La pluie déclasse 40 % de l’ail chinois et fait monter les prix
Les pluies pendant la récolte ont rendu environ 40 % de l’ail chinois de la campagne actuelle non conforme aux normes de qualité. La baisse des surfaces au Brésil et en Argentine accentue la pression, même si une bonne récolte espagnole pourrait apporter un certain répit.
La pluie endommage l’ail chinois pendant la récolte
Les pluies survenues pendant la récolte ont provoqué de graves problèmes de qualité pour l’ail chinois. L’offre disponible en provenance de l’un des principaux pays producteurs diminue et les prix progressent sur le marché international. Selon Soha, Luís Carlos de Souza, importateur et producteur au sein du groupe brésilien Fortaleza et Realeza, estime qu’environ 40 % de la production chinoise de la campagne actuelle ne respecte pas les normes requises.
Cette estimation porte sur la qualité et non sur une baisse confirmée de 40 % du volume total récolté. La diminution de l’ail commercialisable influence néanmoins déjà les cotations. L’ail de calibre 60–65 vaut environ 17,5 dollars le kilogramme, tandis que l’ail chinois de haute qualité exporté vers le Brésil se négocie autour de 24 dollars le kilogramme. Cette prime montre la valeur prise par les lots de qualité exportable lorsque la météo réduit la part de la récolte adaptée aux marchés exigeants.
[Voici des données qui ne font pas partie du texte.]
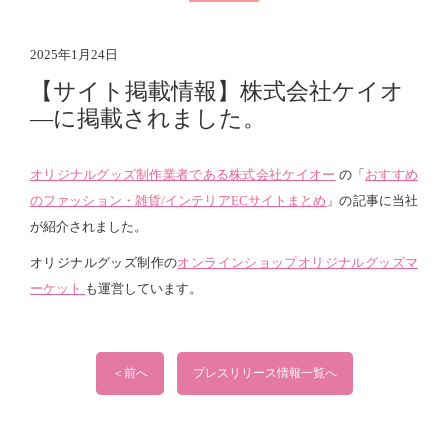
2025年1月24日
【サイト掲載情報】株式会社ケイオ
―に掲載されました。
オリジナルグッズ制作業者である株式会社ケイオー
の「
おすすめ
のファッション・雑貨/インテリアECサイトまとめ
」の記事に当社
が紹介されました。
オリジナルグッズ制作の
オンラインショップオリジナルグッズマ
ーケット
も運営しています。
＜前へ
プレスリリース情報一覧へ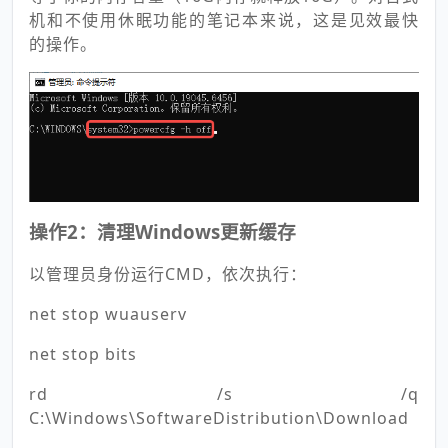
机和不使用休眠功能的笔记本来说，这是见效最快
的操作。
操作2：清理Windows更新缓存
以管理员身份运行CMD，依次执行：
net stop wuauserv
net stop bits
rd /s /q
C:\Windows\SoftwareDistribution\Download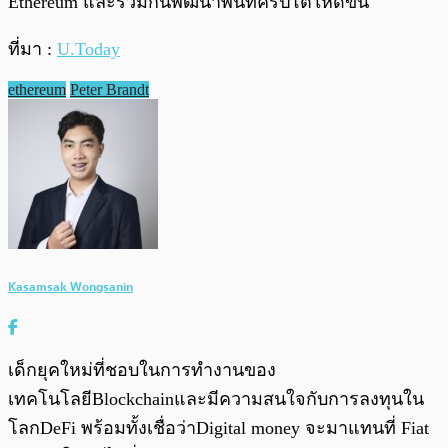
Ethereum และร่วมกันพัฒนาพื้นที่คริปโตให้ดีขึ้น
ที่มา :
U.Today
ethereum
Peter Brandt
Kasamsak Wongsanin
เด็กยุคใหม่ที่ชอบในการทำงานของ
เทคโนโลยีBlockchainและมีความสนใจกับการลงทุนใน
โลกDeFi พร้อมทั้งเชื่อว่าDigital money จะมาแทนที่ Fiat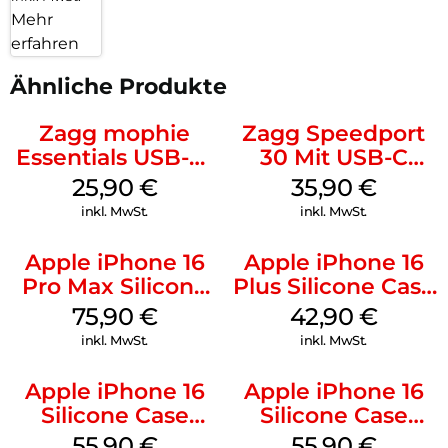
Mehr
erfahren
Ähnliche Produkte
Zagg mophie
Zagg Speedport
Essentials USB-C-
30 Mit USB-C
20W Charger PD
Kabel Weiß
25,90
€
35,90
€
Weiß
inkl. MwSt.
inkl. MwSt.
Apple iPhone 16
Apple iPhone 16
Pro Max Silicone
Plus Silicone Case
Case MagSafe
MagSafe Plum
75,90
€
42,90
€
Stone Gray
inkl. MwSt.
inkl. MwSt.
Apple iPhone 16
Apple iPhone 16
Silicone Case
Silicone Case
MagSafe
MagSafe Plum
55,90
€
55,90
€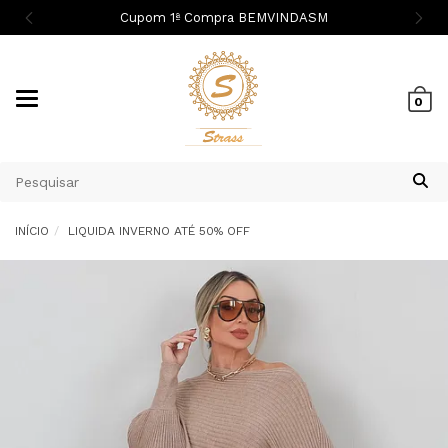
Cupom 1ª Compra BEMVINDASM
Mudar
0
navegação
INÍCIO
LIQUIDA INVERNO ATÉ 50% OFF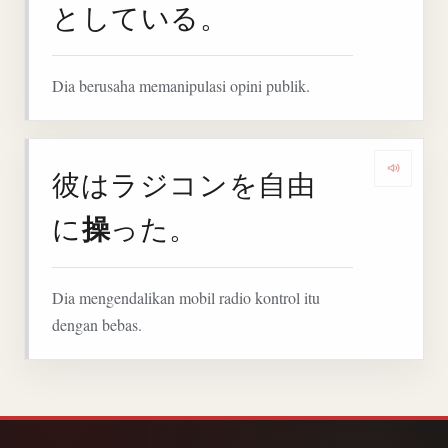
としている。
Dia berusaha memanipulasi opini publik.
彼はラジコンを自由
Denga
操
に
った。
Dia mengendalikan mobil radio kontrol itu
dengan bebas.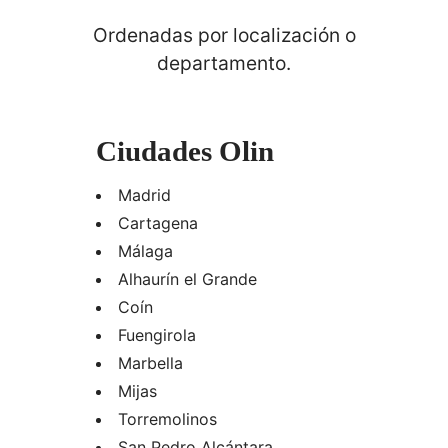
Ordenadas por localización o
departamento.
Ciudades Olin
Madrid
Cartagena
Málaga
Alhaurín el Grande
Coín
Fuengirola
Marbella
Mijas
Torremolinos
San Pedro Alcántara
Le Brésil et l’Argentine réduisent les surfaces
Les pertes de qualité en Chine coïncident avec une dégradation des perspectives de production en Amérique du Sud. La production brésilienne d’ail devrait reculer de 20 à 25 % pendant la nouvelle campagne, avec des bulbes également plus petits que les années précédentes. De Souza attribue cette contraction aux prix de vente des deux dernières campagnes, insuffisants pour couvrir les coûts de production et qui ont poussé les agriculteurs à réduire les surfaces.
Les superficies brésiliennes consacrées à l’ail ont diminué d’environ 20 à 25 % cette campagne et pourraient perdre encore 25 % la saison prochaine si le marché ne s’améliore pas. En Argentine, exportateur régional important, les surfaces ont également baissé de 20 à 30 % après plusieurs campagnes de prix bas qui ont découragé la production. Ces réductions limitent la capacité des fournisseurs sud-américains à remplacer rapidement l’ail chinois de meilleure qualité.
Les coûts et les règles commerciales plafonnent les prix au Brésil
Le Brésil et la Chine avaient auparavant conclu un accord autour d’un prix de 16 dollars. Après l’ajout des coûts et des taxes, le prix de vente sur le marché intérieur brésilien a atteint environ 23 dollars. Les producteurs brésiliens n’ont toutefois obtenu qu’un prix moyen proche de 20 dollars pendant la campagne précédente, soit une perte d’environ 3 dollars par caisse d’ail vendue. De Souza a demandé un réexamen des accords de prix et des droits antidumping visant certains exportateurs.
Malgré la pression haussière actuelle, De Souza juge difficile que les prix dépassent 24 à 27 dollars au Brésil en raison du mécanisme convenu entre les gouvernements brésilien et chinois. L’Espagne devrait enregistrer une bonne récolte cette année et pourrait ainsi compléter en partie l’offre internationale. Les préférences évoluent également au Brésil : l’ail violet séduit davantage à São Paulo, Rio de Janeiro et Minas Gerais grâce à sa peau sombre et à son aspect, tandis que l’ail chinois reste plus cher sur le marché brésilien.